I've been to some training and will attend more on how to tell personal stories on behalf of gay rights. Voters and decision makers aren't swayed by the elegance of an argument, they want to know how a proposed law affects actual people. Thus, we learn about narrative with a purpose -- the incident, how it made me feel, what I learned from it, how all that affects the issue at hand.
You then might wonder why I then say I pay very little attention to celebrities and their latest shenanigans. I bring it up because Newsweek, in response to the Tiger Woods mess (which I'm studiously ignoring), has a cover article on the modern uses of celebrity. And ideas behind a phenomenon are interesting to me. So, here are a few ideas that Neal Gabler wrote about.
Celebrity stories has become the new art form, competing and superseding the traditional stuff (movies, novels, plays). Celebrity narratives distract us, sensitize us to the human condition, provide us with life's lessons, and create a shared experience. We are so fractured as a nation right now that a shared experience is important and comforting.

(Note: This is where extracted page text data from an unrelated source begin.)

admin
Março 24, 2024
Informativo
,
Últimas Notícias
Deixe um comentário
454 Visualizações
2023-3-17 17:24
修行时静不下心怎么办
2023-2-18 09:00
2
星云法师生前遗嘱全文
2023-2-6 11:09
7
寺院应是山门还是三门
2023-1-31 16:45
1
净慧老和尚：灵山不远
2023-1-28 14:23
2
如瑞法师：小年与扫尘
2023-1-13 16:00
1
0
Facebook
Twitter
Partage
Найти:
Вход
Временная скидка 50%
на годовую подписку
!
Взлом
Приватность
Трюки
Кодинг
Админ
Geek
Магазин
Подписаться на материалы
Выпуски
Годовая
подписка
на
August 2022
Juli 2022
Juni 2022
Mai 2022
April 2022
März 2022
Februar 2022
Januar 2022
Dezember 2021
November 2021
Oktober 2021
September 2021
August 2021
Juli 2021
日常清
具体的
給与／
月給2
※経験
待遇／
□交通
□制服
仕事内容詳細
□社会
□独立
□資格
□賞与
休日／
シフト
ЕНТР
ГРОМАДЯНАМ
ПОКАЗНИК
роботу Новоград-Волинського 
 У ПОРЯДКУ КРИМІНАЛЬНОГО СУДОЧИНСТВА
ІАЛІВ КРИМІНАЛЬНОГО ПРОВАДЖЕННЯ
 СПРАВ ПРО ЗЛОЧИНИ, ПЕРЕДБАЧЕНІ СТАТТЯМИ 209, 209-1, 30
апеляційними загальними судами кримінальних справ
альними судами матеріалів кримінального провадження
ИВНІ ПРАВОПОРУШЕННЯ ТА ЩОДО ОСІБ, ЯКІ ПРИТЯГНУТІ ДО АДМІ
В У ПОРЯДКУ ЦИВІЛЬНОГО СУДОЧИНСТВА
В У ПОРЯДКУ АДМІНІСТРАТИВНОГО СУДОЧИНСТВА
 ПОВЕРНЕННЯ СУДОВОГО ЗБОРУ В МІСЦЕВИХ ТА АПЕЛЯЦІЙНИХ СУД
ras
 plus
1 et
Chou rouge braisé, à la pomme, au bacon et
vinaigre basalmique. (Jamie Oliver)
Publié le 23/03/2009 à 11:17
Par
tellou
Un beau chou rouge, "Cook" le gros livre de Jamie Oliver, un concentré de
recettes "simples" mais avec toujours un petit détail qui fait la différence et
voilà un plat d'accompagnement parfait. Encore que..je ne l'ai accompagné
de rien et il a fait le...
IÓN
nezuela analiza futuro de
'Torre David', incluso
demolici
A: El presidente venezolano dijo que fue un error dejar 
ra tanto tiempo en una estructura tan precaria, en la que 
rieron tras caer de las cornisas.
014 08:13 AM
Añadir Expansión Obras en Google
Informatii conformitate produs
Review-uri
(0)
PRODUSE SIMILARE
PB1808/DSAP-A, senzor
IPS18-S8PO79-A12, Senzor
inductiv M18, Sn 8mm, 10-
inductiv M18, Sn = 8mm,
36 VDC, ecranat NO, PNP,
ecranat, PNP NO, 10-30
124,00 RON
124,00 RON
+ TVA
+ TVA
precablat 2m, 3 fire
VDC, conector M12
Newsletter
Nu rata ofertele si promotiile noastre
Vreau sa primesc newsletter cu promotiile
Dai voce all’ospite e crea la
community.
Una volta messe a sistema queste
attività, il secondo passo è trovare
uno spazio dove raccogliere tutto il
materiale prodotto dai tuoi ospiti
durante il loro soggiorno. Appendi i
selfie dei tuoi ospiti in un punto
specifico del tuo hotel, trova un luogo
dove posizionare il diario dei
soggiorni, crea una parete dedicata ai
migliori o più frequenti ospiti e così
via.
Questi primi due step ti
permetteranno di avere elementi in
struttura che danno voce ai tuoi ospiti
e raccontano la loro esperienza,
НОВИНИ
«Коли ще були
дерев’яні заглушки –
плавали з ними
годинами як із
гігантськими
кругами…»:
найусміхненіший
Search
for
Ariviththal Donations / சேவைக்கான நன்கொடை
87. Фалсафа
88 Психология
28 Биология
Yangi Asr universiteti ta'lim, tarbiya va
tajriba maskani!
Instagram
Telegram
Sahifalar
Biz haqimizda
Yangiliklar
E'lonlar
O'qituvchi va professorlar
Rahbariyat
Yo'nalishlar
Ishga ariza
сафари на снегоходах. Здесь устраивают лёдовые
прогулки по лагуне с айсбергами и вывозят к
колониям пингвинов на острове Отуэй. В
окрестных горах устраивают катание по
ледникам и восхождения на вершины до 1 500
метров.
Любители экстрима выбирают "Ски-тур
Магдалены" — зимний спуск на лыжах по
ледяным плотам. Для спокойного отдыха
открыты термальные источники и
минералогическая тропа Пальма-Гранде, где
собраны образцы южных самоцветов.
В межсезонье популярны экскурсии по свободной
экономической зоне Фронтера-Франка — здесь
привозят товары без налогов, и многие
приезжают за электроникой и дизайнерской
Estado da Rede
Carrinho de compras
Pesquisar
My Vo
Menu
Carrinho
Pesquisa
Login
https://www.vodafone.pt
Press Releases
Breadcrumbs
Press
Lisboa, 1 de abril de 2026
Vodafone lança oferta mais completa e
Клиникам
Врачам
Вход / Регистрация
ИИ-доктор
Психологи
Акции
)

Celebrities are that only as long as they maintain an interesting narrative. Tiger's mistresses will vanish. Brad Pitt keeps his personal story going (to the point that he can't disappear into a movie -- the actor overshadows the character).
Novels and movies strive to be real. Celebrities don't have to strive. Stories have endings. Celebrities leave you in suspense for much longer.
I'm still going to ignore the lot of them. So much for shared experience.